In 1974, while serving as the head of the Fatah branch in Baghdad, Iraq, Abu Nidal announced that he had formed his own organization, Fatah-Revolutionary Council, after a long series of moves he made to eliminate Arafat loyalists in Iraq, often through murder. The negotiations between him and Fatah before his defection were handled by Khalaf, his one-time friend. Doomed to fail anyway, the parley was ended when al-Banna laughed at Abu Nidal's cowardice at Karameh, sending the seething Abu Nidal storming out of the room. The Fatah-RC proceeded to be one of the more extreme and indiscriminate terror groups in the world, though more of their casualties were Arabs than were Israelis. On numerous occasions al-Banna attempted to kill Arafat, Khalaf, al-Wazir, or other Palestinian leaders, but Arafat would outlive him in the end.

Legacy

Though Abu Iyad's life seemed to be indistinct from those of hundreds of other Palestinian terrorists of the 20th Century, his death had a profound impact on the movement, and closed a chapter in its history. Khalaf, al-Wazir, and Arafat had been the triumvirate that had led Fatah's armed wing since its formation in the 1950s. Whereas before Khalaf's death, he had been the clearest successor to Arafat as head of Fatah and the PLO, and before him Wazir, afterward the title had no clear holder, and became one more prize that the PLO's numerous warlords clashed over. Within Fatah, the leaders of the armed struggle became the village insurgents in the West Bank and Gaza of the First Intifadeh, Marwan Barghouti and Muhammad Dahlan, both of whom bare resemblance to the late Khalaf. To the contrary, the militants who lived in Tunis became the corrupt caricatures he loathed so much, and formed the corrupt leadership of the Palestinian Authority after the Oslo Accords.
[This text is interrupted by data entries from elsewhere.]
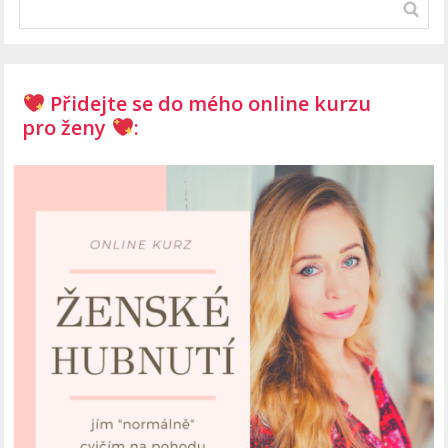
Přidejte se do mého online kurzu
pro ženy
:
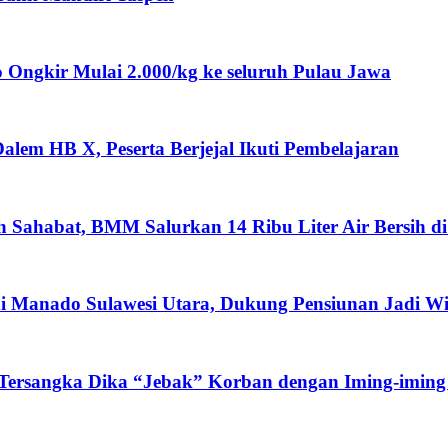
ngkir Mulai 2.000/kg ke seluruh Pulau Jawa
lem HB X, Peserta Berjejal Ikuti Pembelajaran
ah Sahabat, BMM Salurkan 14 Ribu Liter Air Bersih d
i Manado Sulawesi Utara, Dukung Pensiunan Jadi W
 Tersangka Dika “Jebak” Korban dengan Iming-iming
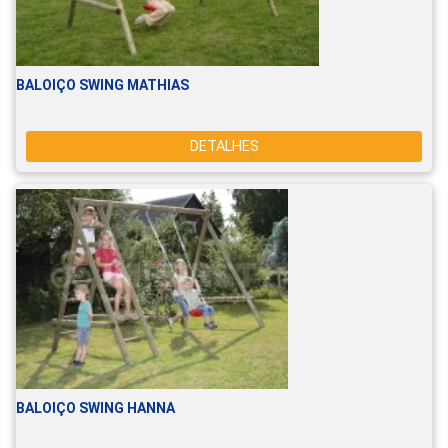
BALOIÇO SWING MATHIAS
DETALHES
BALOIÇO SWING HANNA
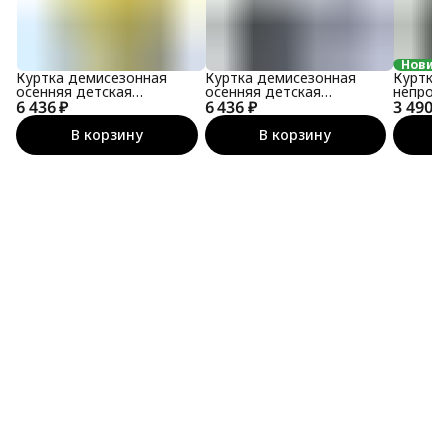
Новин
Куртка демисезонная
Куртка демисезонная
Куртка
осенняя детская
осенняя детская
непром
6 436 ₽
мембранная
6 436 ₽
мембранная
3 490 ₽
В корзину
В корзину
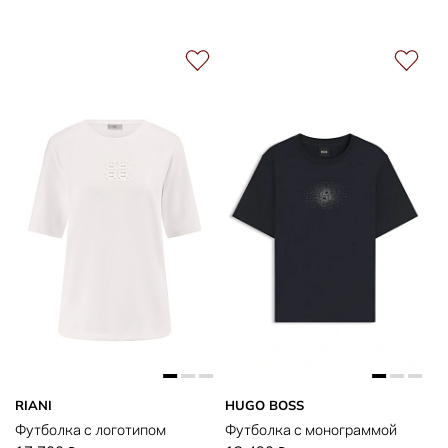
RIANI
HUGO BOSS
Футболка с логотипом
Футболка с монограммой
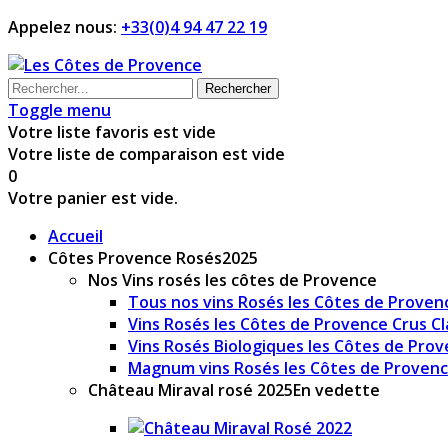
Appelez nous:
+33(0)4 94 47 22 19
Rechercher
Toggle menu
Votre liste favoris est vide
Votre liste de comparaison est vide
0
Votre panier est vide.
Accueil
Côtes Provence Rosés
2025
Nos Vins rosés les côtes de Provence
Tous nos vins Rosés les Côtes de Proven
Vins Rosés les Côtes de Provence Crus Cl
Vins Rosés Biologiques les Côtes de Pro
Magnum vins Rosés les Côtes de Proven
Château Miraval rosé 2025
En vedette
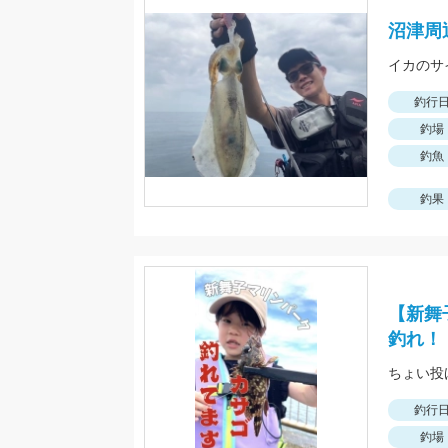
沼津周
釣行
釣場
釣魚
釣果
【新舞
釣れ！
釣行
釣場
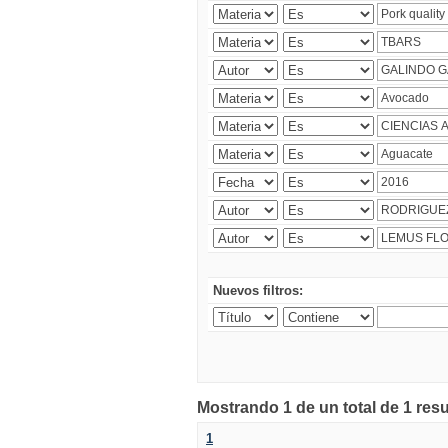
Nuevos filtros:
Mostrando 1 de un total de 1 res
1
Fatah's adoption of negotiation as a tactic was largely thanks to Khalaf, who had always viewed it is a possible means of saving lives instead of endless attrition with Israel. Yet it was his Black September organization that in the 1970s branded as a traitor anyone who even suggested the option among the Arab leaders. After the War of the Camps, however, he clearly took a stand as a dove, in direct contrast to George Habash and Ahmed Jibril who opposed any compromise or cease fire.

In Fall 1990, he broke with Arafat within the PLO on the issue of support for the Iraqi invasion of Kuwait, accurately predicting that it would isolate the Palestinian cause in the eyes of the West, while their old allies in the USSR were clearly disintegrating. The beginning of Operation Desert Storm, was the beginning of the nightmare vision that would months later prove him right. The death of Khalaf removed a factor who may have given more flexibility on the Palestinian side in the Madrid Conference, the Oslo Accords and resulting negotiations. Instead, extremists continued to hold the initiative on many issues, and doves within the PLO to this day must layer their opinions with token defiant diatribes against Israel in order not to be considered collaborators, especially given the rise of Hamas and Islamic Jihad.